The task = Copy out every line below that contains the word "skCircle".

Stored entries
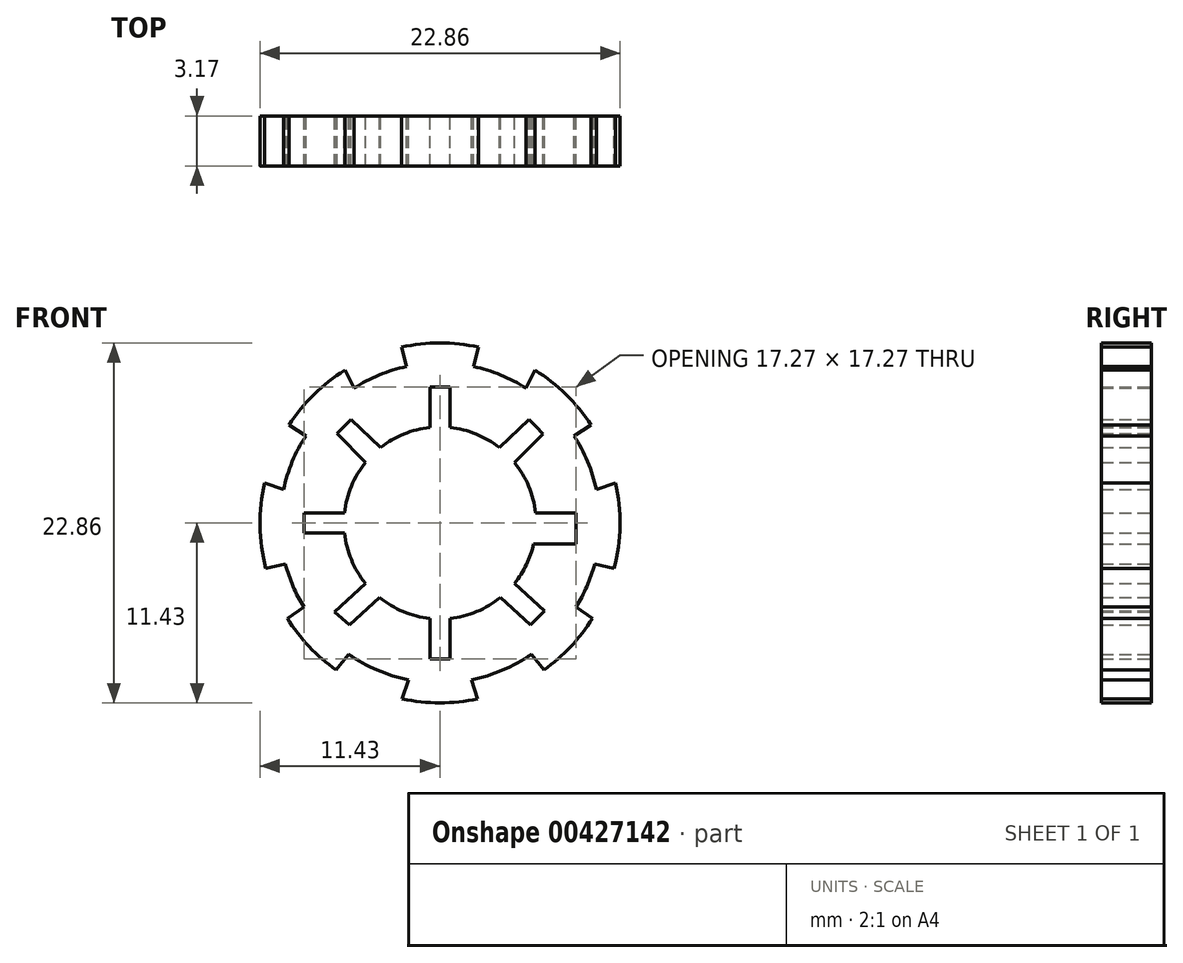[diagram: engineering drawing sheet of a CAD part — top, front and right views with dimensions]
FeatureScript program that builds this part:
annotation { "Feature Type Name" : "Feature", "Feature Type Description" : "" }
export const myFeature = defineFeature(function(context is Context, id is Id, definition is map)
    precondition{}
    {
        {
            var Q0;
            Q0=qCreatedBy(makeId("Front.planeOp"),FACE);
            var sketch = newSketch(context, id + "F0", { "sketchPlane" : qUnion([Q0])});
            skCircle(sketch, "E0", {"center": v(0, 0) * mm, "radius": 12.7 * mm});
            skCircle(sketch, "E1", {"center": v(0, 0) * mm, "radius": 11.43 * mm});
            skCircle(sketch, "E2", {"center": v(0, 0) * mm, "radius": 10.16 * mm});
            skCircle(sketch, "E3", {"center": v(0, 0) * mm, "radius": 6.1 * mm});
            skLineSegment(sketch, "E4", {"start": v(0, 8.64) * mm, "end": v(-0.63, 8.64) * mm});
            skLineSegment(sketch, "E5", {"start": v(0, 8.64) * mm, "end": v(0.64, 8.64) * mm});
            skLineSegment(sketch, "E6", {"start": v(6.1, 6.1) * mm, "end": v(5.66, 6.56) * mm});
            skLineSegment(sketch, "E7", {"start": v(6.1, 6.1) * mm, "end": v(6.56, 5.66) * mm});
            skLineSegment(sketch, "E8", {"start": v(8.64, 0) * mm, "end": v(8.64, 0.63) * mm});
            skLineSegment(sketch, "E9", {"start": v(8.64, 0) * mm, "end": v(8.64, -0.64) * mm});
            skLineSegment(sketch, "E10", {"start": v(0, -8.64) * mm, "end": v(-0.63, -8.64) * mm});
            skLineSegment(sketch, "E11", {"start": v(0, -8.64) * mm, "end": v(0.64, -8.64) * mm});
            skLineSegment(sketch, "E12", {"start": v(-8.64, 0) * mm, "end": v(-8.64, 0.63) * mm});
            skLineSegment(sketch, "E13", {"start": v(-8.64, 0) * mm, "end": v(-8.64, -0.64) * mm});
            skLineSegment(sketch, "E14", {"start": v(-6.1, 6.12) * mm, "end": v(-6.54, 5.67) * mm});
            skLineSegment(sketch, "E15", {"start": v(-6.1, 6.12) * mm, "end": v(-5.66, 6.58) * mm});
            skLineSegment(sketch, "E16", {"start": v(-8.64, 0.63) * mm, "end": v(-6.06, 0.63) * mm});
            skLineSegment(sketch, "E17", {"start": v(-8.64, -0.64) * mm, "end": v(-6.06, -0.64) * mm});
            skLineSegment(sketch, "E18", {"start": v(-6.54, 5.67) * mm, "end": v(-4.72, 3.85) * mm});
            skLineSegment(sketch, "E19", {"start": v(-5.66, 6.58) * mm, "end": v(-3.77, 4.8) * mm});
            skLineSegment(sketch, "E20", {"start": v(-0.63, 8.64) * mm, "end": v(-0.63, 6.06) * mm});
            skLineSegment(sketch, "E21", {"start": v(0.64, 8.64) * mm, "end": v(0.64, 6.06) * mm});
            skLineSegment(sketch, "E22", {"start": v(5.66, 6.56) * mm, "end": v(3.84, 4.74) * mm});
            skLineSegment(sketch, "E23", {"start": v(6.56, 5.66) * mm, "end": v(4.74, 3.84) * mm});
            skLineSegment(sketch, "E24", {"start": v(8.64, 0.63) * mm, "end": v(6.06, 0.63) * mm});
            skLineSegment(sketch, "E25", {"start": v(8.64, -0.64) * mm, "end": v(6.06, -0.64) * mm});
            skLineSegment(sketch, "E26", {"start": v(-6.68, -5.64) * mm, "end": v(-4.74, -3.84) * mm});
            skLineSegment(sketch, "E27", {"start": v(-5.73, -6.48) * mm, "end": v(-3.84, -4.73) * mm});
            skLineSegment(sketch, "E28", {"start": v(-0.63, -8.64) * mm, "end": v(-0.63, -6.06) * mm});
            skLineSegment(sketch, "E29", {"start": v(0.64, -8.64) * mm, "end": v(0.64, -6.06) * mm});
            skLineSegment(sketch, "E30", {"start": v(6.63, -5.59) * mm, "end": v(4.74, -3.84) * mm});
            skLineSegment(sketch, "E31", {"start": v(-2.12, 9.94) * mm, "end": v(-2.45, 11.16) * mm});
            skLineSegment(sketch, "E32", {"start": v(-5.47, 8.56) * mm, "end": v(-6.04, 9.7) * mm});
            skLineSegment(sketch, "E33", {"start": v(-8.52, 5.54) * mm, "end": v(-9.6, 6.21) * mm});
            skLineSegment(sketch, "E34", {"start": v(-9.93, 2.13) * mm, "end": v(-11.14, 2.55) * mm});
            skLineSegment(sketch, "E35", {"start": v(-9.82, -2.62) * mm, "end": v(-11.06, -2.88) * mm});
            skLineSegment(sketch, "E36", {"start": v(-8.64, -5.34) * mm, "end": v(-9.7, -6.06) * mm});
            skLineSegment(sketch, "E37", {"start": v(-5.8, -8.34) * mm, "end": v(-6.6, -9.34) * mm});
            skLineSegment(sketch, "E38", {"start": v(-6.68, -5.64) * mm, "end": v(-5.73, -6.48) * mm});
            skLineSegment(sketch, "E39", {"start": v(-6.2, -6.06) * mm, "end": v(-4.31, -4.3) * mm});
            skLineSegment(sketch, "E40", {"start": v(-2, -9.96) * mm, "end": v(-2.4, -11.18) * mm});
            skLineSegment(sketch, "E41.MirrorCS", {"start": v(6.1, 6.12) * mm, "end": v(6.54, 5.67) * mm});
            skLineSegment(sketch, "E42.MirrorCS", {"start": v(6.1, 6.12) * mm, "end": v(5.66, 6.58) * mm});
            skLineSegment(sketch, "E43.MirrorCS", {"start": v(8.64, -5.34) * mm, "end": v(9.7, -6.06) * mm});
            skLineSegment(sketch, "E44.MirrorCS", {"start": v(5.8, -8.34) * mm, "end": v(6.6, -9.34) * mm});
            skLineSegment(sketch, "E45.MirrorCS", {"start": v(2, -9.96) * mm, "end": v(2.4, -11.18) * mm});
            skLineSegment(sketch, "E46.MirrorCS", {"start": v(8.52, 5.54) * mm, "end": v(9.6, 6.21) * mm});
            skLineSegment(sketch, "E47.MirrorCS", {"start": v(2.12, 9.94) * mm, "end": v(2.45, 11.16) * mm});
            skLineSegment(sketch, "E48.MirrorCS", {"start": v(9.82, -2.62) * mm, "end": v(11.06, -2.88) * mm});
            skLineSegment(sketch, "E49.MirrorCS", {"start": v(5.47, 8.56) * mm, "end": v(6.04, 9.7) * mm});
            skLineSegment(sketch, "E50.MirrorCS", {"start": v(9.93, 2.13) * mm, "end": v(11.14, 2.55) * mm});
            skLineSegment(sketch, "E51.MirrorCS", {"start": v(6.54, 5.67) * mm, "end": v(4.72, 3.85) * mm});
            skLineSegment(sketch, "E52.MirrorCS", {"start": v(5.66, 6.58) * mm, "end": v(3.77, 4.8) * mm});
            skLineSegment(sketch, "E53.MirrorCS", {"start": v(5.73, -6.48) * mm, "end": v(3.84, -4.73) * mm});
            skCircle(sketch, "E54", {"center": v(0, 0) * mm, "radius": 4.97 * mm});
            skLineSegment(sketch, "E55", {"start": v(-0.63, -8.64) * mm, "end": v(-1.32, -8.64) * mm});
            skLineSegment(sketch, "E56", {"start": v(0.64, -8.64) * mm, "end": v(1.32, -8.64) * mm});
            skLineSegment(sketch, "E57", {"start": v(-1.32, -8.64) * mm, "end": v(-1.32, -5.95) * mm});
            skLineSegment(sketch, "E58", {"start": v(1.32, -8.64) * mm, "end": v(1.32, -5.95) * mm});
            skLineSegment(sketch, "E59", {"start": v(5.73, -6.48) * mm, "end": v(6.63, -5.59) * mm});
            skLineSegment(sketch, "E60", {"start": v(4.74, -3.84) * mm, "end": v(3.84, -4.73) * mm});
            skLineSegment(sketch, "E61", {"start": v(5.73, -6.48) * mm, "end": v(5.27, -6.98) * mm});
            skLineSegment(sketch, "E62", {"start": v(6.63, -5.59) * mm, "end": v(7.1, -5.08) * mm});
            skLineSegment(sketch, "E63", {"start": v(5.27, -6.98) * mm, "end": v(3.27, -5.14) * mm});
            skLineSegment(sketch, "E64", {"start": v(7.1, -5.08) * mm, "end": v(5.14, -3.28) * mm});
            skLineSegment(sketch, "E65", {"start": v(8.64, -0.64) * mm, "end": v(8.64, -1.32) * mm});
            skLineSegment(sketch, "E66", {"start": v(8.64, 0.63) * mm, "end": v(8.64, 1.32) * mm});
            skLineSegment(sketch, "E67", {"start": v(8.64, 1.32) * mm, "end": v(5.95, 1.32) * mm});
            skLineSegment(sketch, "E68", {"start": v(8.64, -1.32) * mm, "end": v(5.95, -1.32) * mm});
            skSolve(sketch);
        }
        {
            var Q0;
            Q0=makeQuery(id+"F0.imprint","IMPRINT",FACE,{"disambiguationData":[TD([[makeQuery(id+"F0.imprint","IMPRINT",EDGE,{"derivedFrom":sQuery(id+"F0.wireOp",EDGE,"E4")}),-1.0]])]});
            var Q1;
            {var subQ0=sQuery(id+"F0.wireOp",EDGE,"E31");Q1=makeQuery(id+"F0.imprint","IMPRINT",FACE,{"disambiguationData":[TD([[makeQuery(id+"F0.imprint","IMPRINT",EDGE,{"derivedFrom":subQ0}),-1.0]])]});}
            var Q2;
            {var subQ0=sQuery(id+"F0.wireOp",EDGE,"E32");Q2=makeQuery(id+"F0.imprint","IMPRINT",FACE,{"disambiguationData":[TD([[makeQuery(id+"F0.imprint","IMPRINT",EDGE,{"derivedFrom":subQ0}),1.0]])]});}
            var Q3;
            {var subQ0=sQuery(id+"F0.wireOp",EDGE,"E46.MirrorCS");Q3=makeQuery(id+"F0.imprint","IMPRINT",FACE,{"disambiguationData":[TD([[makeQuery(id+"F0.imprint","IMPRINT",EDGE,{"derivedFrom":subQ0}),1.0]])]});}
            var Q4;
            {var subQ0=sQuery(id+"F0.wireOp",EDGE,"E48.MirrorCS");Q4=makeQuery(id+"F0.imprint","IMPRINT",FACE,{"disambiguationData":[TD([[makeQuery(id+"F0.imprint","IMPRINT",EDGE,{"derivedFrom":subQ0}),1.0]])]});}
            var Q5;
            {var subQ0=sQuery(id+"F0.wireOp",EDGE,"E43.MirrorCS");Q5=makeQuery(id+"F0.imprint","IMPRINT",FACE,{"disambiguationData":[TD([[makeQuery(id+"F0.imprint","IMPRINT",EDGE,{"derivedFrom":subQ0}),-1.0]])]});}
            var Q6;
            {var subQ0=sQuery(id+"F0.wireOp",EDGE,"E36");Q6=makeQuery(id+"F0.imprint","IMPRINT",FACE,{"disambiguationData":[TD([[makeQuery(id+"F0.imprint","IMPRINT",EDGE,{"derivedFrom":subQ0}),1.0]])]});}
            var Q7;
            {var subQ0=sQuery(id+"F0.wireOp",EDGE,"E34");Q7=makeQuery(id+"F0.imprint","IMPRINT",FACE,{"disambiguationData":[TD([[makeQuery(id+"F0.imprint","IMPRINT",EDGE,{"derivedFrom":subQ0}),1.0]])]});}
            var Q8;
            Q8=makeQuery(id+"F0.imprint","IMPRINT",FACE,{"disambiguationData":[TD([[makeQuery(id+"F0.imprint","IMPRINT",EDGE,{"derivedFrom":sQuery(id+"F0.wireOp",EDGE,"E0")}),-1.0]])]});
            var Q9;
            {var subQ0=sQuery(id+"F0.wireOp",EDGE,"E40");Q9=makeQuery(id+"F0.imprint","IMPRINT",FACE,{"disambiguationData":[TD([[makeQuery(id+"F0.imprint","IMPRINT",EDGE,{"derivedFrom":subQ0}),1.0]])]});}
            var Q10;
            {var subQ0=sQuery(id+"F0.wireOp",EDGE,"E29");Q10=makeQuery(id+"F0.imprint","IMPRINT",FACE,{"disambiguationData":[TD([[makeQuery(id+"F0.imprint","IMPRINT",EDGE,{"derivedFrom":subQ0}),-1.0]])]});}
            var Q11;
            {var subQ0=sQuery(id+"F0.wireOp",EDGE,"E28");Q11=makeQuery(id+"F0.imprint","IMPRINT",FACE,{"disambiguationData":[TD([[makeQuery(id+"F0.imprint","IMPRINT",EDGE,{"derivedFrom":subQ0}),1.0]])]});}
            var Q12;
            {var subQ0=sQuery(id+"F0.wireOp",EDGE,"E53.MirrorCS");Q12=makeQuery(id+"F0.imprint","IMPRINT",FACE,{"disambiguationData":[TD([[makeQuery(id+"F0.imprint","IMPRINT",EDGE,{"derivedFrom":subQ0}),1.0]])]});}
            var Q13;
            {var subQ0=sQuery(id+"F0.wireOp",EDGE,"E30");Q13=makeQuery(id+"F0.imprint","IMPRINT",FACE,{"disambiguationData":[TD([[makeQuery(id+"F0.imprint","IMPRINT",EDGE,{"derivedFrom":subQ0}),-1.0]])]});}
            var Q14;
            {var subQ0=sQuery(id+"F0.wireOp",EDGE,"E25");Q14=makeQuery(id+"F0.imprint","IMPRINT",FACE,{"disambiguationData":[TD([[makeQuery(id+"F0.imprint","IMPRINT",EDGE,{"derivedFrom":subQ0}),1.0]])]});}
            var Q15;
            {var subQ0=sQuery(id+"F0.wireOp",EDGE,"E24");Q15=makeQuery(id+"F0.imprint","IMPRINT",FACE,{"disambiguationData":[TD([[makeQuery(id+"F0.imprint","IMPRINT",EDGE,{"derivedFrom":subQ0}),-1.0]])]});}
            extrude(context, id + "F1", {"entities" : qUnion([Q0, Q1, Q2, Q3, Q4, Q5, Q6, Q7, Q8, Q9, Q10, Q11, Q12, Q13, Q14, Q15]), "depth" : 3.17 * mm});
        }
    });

Exercise result =
            skCircle(sketch, "E0", {"center": v(0, 0) * mm, "radius": 12.7 * mm});
            skCircle(sketch, "E1", {"center": v(0, 0) * mm, "radius": 11.43 * mm});
            skCircle(sketch, "E2", {"center": v(0, 0) * mm, "radius": 10.16 * mm});
            skCircle(sketch, "E3", {"center": v(0, 0) * mm, "radius": 6.1 * mm});
            skCircle(sketch, "E54", {"center": v(0, 0) * mm, "radius": 4.97 * mm});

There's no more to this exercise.